Stress set up in the vicinity of hawse pipe, windlass and winches:

        Hawse pipe is fitted to enable a smooth run of the anchor cable to the windlass and to maintain the water tight integrity of the forecastle. It should be of ample size to pass the cable which is snagging when raising or lowering the anchor the anchor. construction is usually of thick plating which is attached to a Doubling plate at the forecastle deck and a reinforced stake of plating at the side shell. A rubbing or Chaffing ring is also fitted at the ship's hull at the entry to hawse pipe for protection against anchor hitting.

Deck openings (Hatch ways):

          Due to the nature of general and bulk cargo, it becomes necessary for a solid  cargo ship (general cargo or bulk carrier) to have large openings cut in her decks to enable the cargo to be loaded and discharged in an efficient and quick manner.                        Whenever large openings are cut in the strength deck the hull is tremendously weakened for two main reasons;

     i).The continuity of the dock structure is broken repeatedly from forward to aft to accommodate the hatchways, and stress concentration builds up at the hatch corners.

     ii).The transverse and longitudinal framing system under the deck is also cut.

Compensation for strength due to discontinuity:

In order to counteract for this weakening, several methods are adopted in way of hatchways.

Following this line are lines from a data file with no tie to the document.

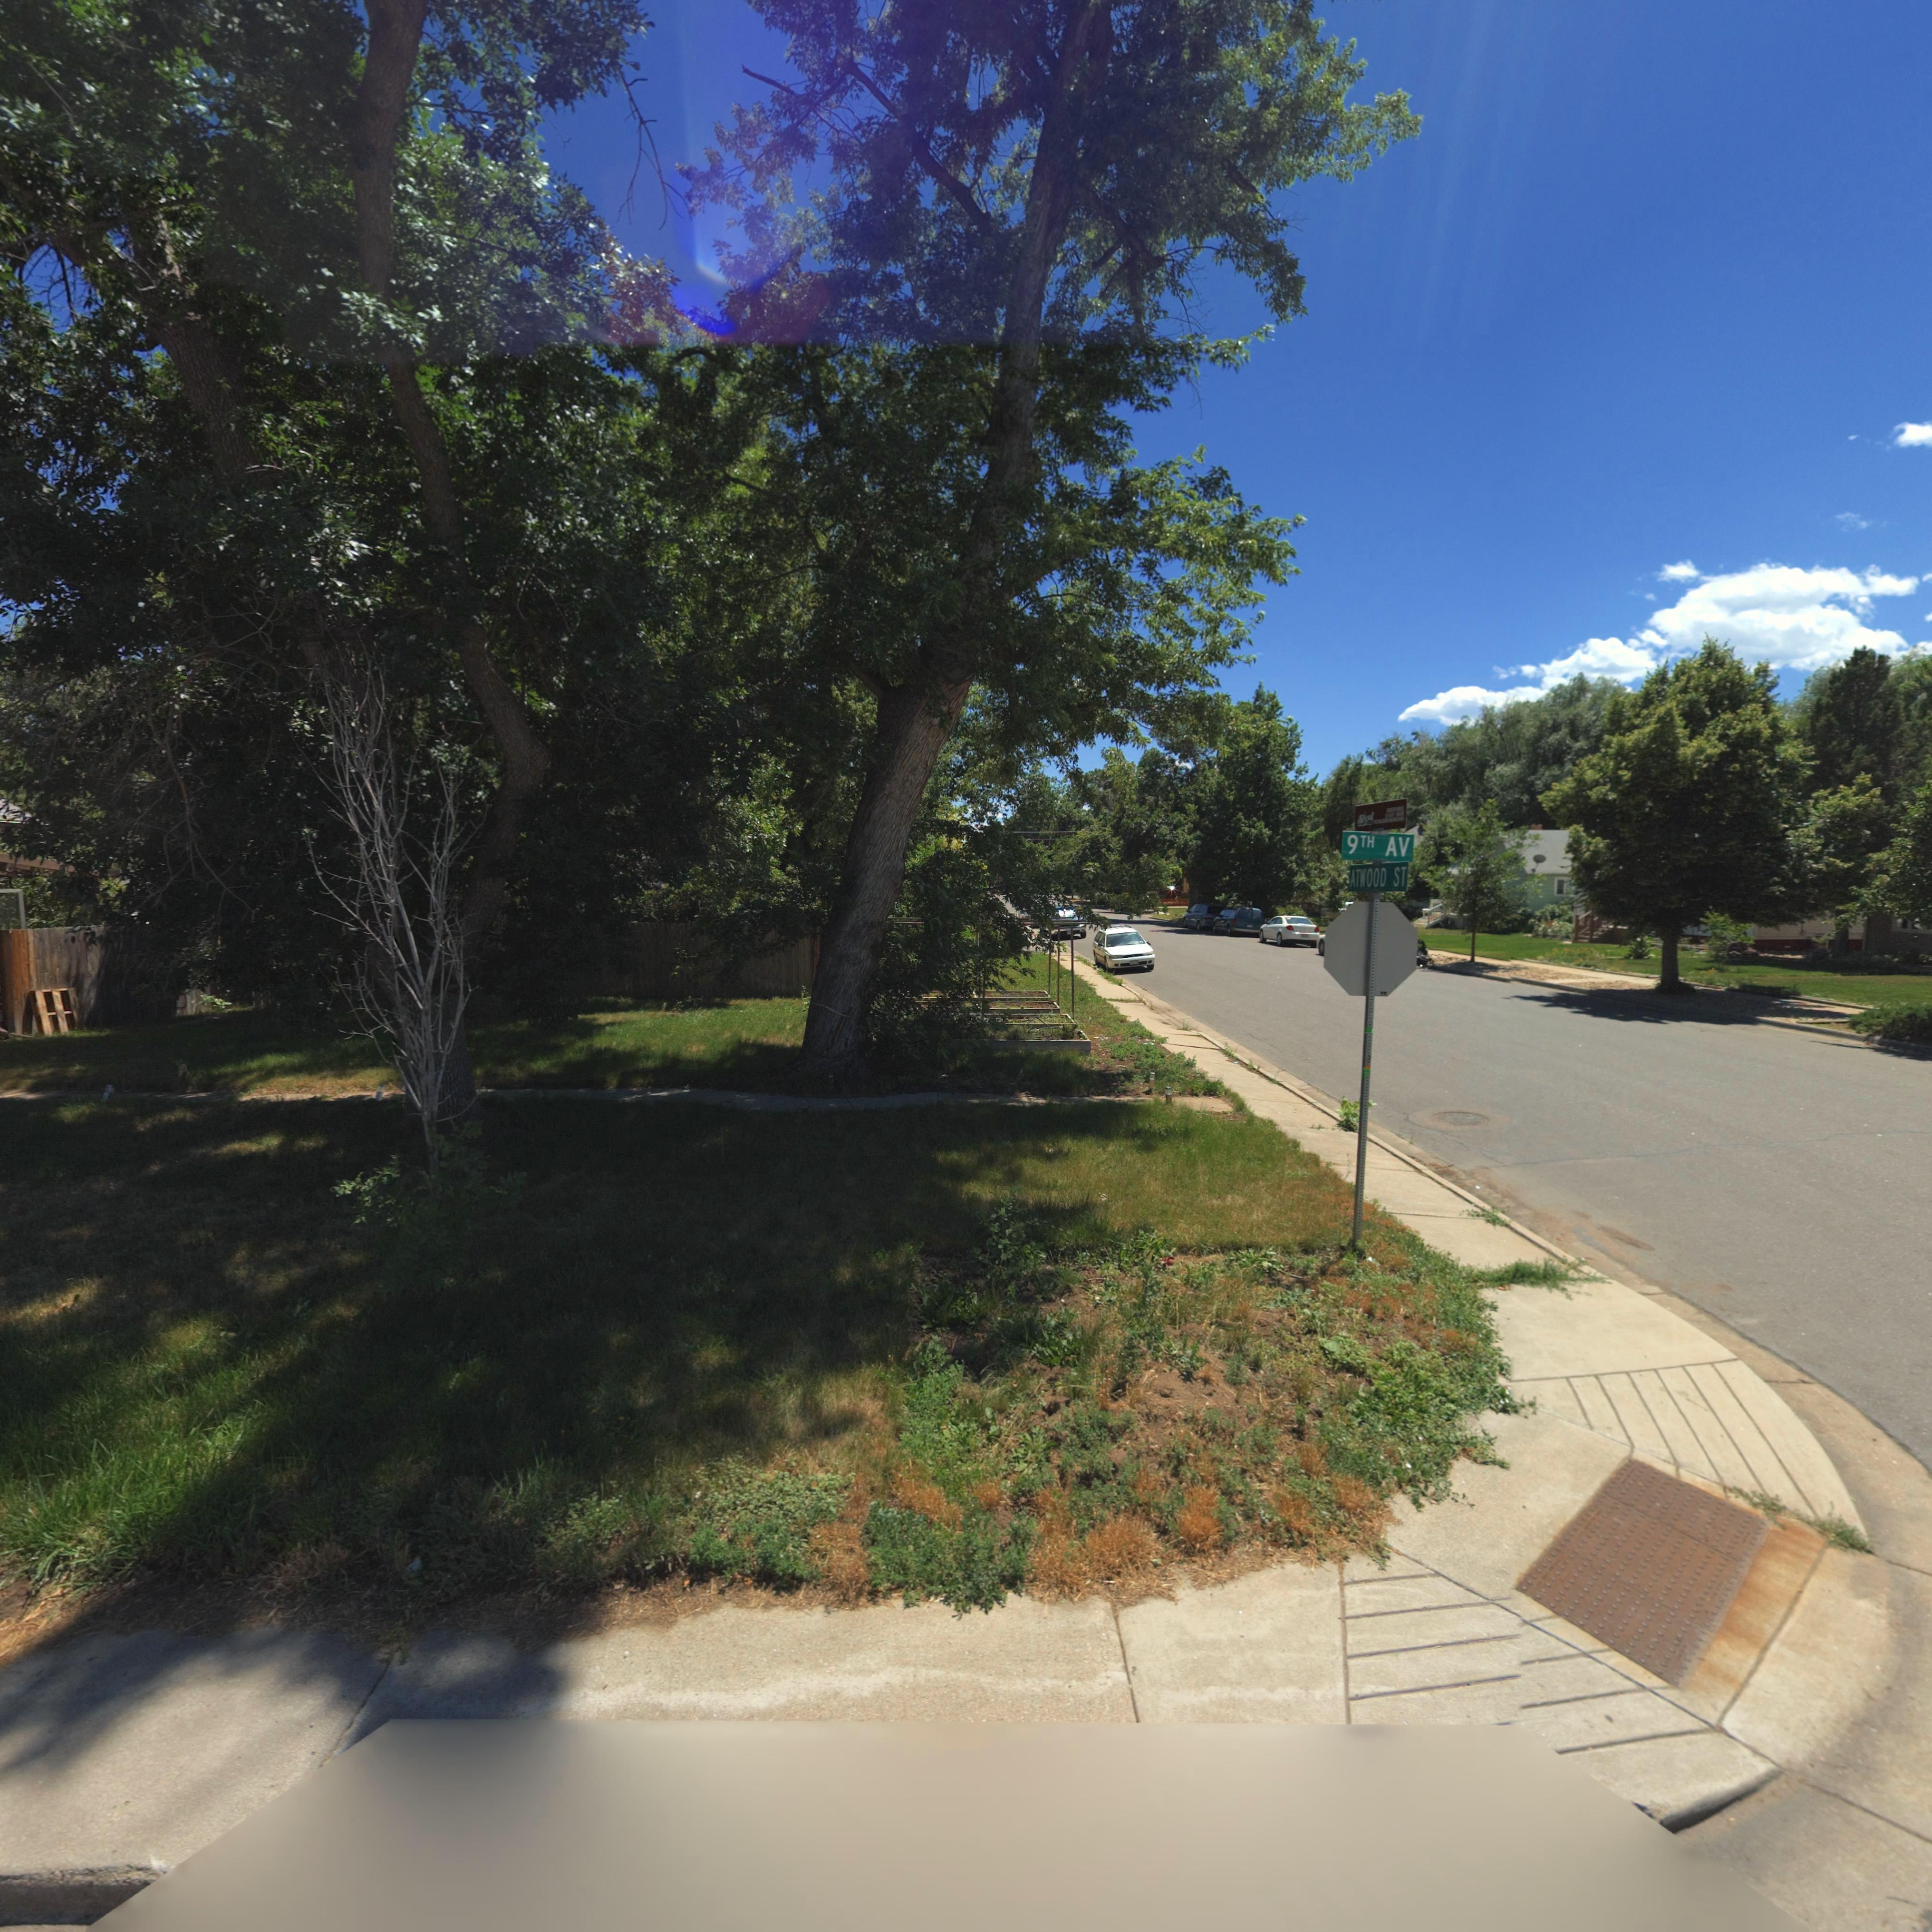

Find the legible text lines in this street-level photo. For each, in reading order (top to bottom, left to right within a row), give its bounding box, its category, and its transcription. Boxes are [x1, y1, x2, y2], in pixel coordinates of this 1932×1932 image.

[1346, 833, 1410, 857] StreetName: 9TH AV
[1349, 866, 1407, 887] StreetName: ATWOOD ST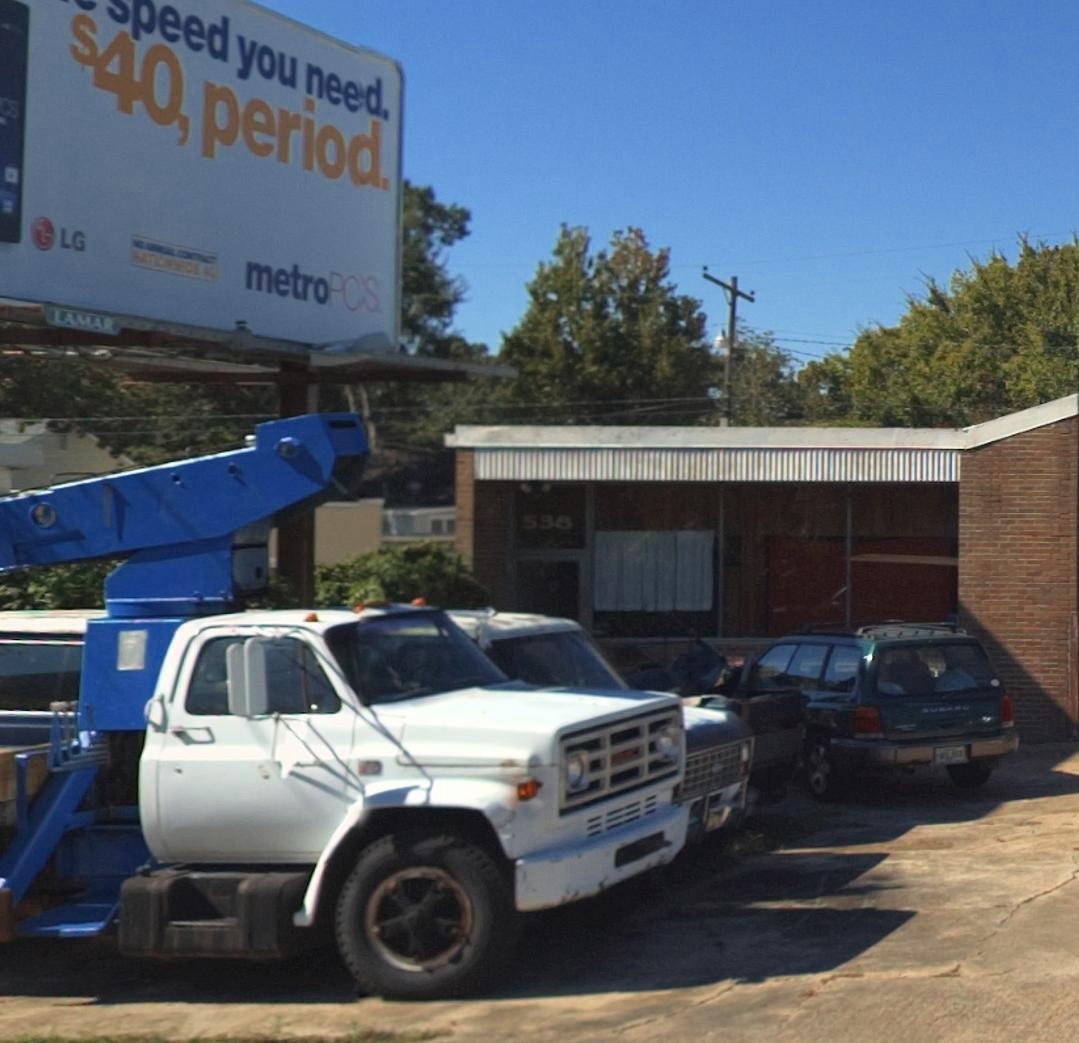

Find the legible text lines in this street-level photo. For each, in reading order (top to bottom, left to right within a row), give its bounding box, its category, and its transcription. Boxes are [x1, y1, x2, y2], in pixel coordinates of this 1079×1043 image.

[157, 7, 393, 124] None: eed you need.
[90, 25, 393, 194] None: 40, period.
[57, 223, 89, 255] None: LG
[241, 256, 383, 317] None: metroPC's
[520, 511, 575, 533] StreetNumber: 538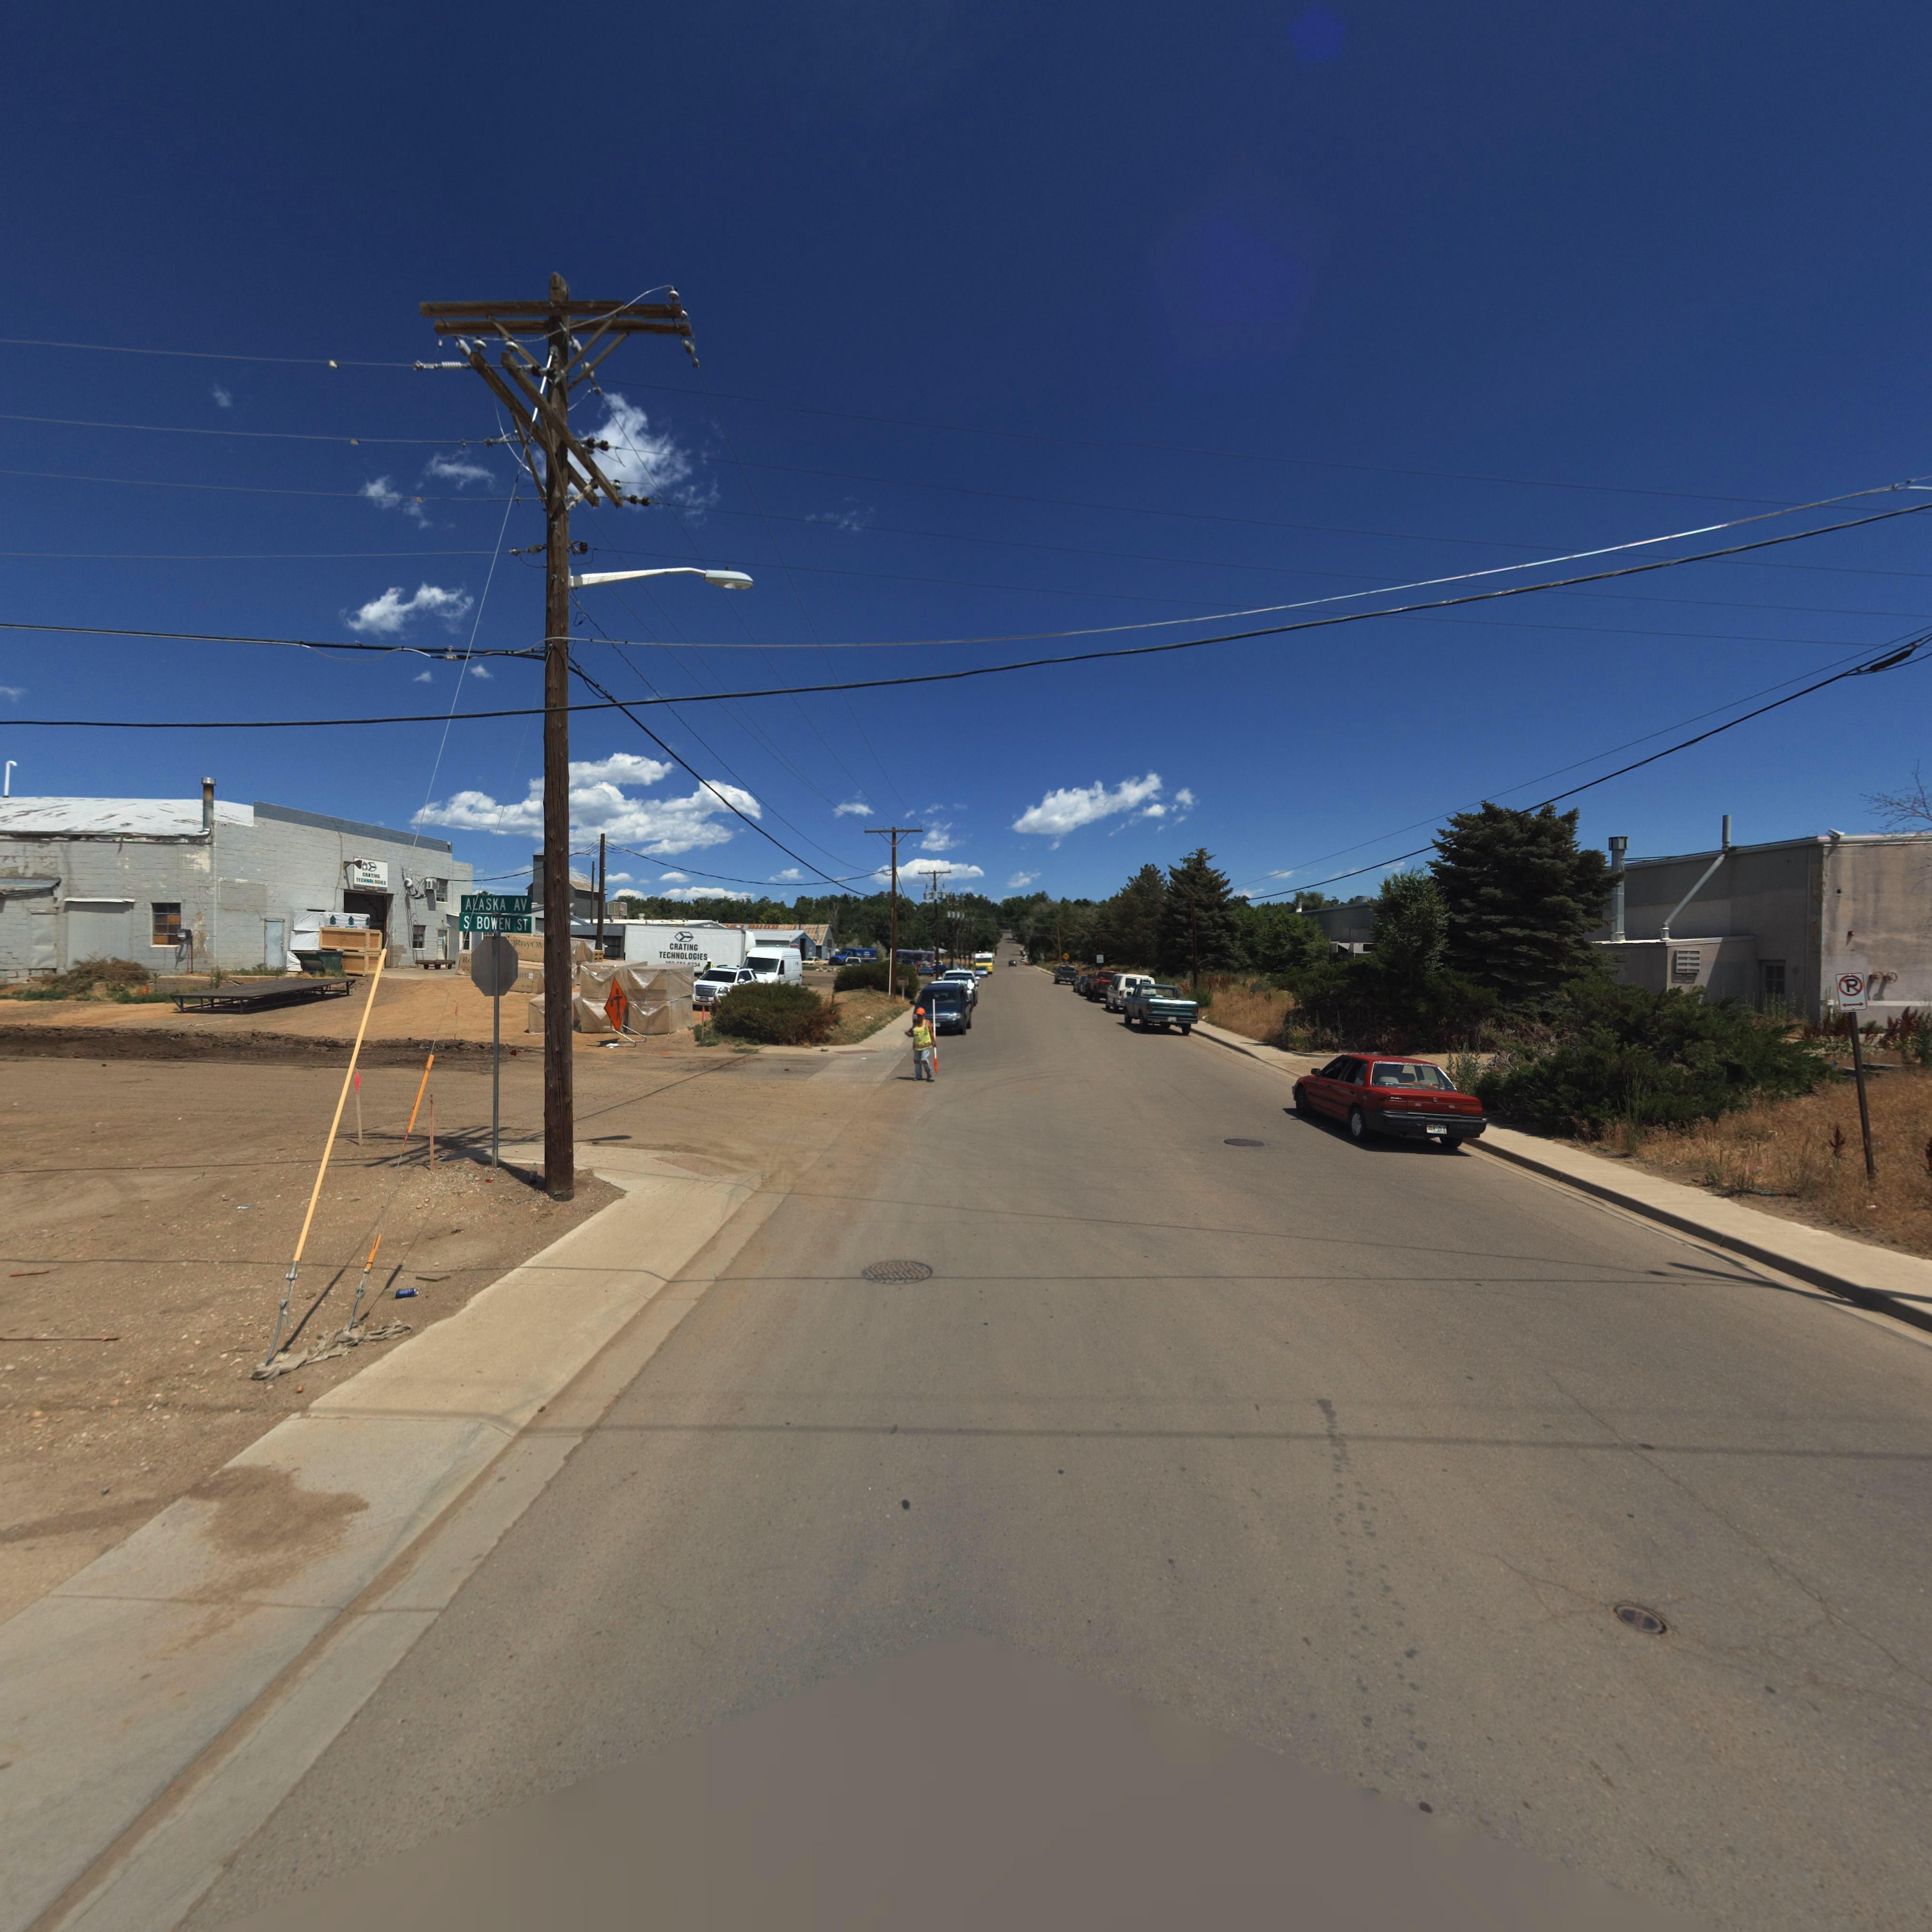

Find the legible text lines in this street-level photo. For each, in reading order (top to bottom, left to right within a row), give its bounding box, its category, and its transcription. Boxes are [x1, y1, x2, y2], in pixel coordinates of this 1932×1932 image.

[362, 872, 380, 879] BusinessName: CR****G
[356, 877, 386, 885] BusinessName: TEC***LO*IESS
[464, 897, 528, 911] StreetName: ALASKA AV
[463, 915, 528, 931] StreetName: S BOWEN ST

i) At the forward and aft ends of the hatchway, deep hatch end beams are fitted;

ii) At the sides of the hatchway, deep hatch side girders are fitted;

iii) The intersection of the hatch end beams and the hatch side girders are also reinforced with the fitting of a gusset plate;

iv) The deck plating in the vicinity of the hatch way is usually doubled;

v) Hatch corners are always rounded (radiused i.e. part of a circle, or elliptical i.e. Part of a ellipse);

vi) Above the deck, stiffened Hatch coamings are fitted around the hatchway for:

1. Additional strength;
2. Safety of personnel when working near the hatchway;
3. To provide efficient means of supporting the hatch covers to close the hatch opening.